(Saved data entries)
+ + +

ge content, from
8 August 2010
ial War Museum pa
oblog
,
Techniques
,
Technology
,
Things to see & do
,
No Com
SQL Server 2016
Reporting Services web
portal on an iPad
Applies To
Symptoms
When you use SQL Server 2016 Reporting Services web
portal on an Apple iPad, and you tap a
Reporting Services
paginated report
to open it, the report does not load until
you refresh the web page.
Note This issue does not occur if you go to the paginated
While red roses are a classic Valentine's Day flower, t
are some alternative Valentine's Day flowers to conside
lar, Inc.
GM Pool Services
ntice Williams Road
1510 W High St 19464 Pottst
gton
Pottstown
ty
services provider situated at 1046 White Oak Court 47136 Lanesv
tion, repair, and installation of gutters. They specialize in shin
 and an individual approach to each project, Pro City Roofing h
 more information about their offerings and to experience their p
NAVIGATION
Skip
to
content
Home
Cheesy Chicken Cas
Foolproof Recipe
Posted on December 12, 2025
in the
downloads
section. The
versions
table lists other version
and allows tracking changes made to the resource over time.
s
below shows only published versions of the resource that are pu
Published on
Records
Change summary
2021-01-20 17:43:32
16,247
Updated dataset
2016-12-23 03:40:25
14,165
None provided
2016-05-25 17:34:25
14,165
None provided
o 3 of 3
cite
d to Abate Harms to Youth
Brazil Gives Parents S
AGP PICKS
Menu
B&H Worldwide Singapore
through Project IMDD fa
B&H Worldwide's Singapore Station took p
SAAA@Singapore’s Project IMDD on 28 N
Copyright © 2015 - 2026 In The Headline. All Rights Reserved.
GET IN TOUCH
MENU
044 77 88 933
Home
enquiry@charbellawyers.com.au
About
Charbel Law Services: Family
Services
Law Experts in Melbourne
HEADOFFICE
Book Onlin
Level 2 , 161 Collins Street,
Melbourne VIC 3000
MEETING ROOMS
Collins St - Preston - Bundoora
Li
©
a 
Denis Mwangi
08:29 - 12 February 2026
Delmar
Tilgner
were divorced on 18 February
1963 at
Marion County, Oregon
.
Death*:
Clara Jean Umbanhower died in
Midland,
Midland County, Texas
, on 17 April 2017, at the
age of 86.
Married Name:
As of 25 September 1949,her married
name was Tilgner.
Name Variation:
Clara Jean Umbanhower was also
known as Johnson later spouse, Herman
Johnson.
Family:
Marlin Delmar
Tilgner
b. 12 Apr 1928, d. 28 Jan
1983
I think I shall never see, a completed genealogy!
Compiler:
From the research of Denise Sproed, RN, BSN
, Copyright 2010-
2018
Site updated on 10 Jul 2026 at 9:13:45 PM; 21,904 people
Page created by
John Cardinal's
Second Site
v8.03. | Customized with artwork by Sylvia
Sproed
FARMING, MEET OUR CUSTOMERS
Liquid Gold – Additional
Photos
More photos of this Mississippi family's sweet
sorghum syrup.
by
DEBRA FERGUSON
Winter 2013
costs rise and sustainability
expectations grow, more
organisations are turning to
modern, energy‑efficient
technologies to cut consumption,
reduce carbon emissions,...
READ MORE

+ + +

Please make the answer a complete, exact reproduction of the records.

ge content, from
8 August 2010
ial War Museum pa
oblog
,
Techniques
,
Technology
,
Things to see & do
,
No Com
SQL Server 2016
Reporting Services web
portal on an iPad
Applies To
Symptoms
When you use SQL Server 2016 Reporting Services web
portal on an Apple iPad, and you tap a
Reporting Services
paginated report
to open it, the report does not load until
you refresh the web page.
Note This issue does not occur if you go to the paginated
While red roses are a classic Valentine's Day flower, t
are some alternative Valentine's Day flowers to conside
lar, Inc.
GM Pool Services
ntice Williams Road
1510 W High St 19464 Pottst
gton
Pottstown
ty
services provider situated at 1046 White Oak Court 47136 Lanesv
tion, repair, and installation of gutters. They specialize in shin
 and an individual approach to each project, Pro City Roofing h
 more information about their offerings and to experience their p
NAVIGATION
Skip
to
content
Home
Cheesy Chicken Cas
Foolproof Recipe
Posted on December 12, 2025
in the
downloads
section. The
versions
table lists other version
and allows tracking changes made to the resource over time.
s
below shows only published versions of the resource that are pu
Published on
Records
Change summary
2021-01-20 17:43:32
16,247
Updated dataset
2016-12-23 03:40:25
14,165
None provided
2016-05-25 17:34:25
14,165
None provided
o 3 of 3
cite
d to Abate Harms to Youth
Brazil Gives Parents S
AGP PICKS
Menu
B&H Worldwide Singapore
through Project IMDD fa
B&H Worldwide's Singapore Station took p
SAAA@Singapore’s Project IMDD on 28 N
Copyright © 2015 - 2026 In The Headline. All Rights Reserved.
GET IN TOUCH
MENU
044 77 88 933
Home
enquiry@charbellawyers.com.au
About
Charbel Law Services: Family
Services
Law Experts in Melbourne
HEADOFFICE
Book Onlin
Level 2 , 161 Collins Street,
Melbourne VIC 3000
MEETING ROOMS
Collins St - Preston - Bundoora
Li
©
a 
Denis Mwangi
08:29 - 12 February 2026
Delmar
Tilgner
were divorced on 18 February
1963 at
Marion County, Oregon
.
Death*:
Clara Jean Umbanhower died in
Midland,
Midland County, Texas
, on 17 April 2017, at the
age of 86.
Married Name:
As of 25 September 1949,her married
name was Tilgner.
Name Variation:
Clara Jean Umbanhower was also
known as Johnson later spouse, Herman
Johnson.
Family:
Marlin Delmar
Tilgner
b. 12 Apr 1928, d. 28 Jan
1983
I think I shall never see, a completed genealogy!
Compiler:
From the research of Denise Sproed, RN, BSN
, Copyright 2010-
2018
Site updated on 10 Jul 2026 at 9:13:45 PM; 21,904 people
Page created by
John Cardinal's
Second Site
v8.03. | Customized with artwork by Sylvia
Sproed
FARMING, MEET OUR CUSTOMERS
Liquid Gold – Additional
Photos
More photos of this Mississippi family's sweet
sorghum syrup.
by
DEBRA FERGUSON
Winter 2013
costs rise and sustainability
expectations grow, more
organisations are turning to
modern, energy‑efficient
technologies to cut consumption,
reduce carbon emissions,...
READ MORE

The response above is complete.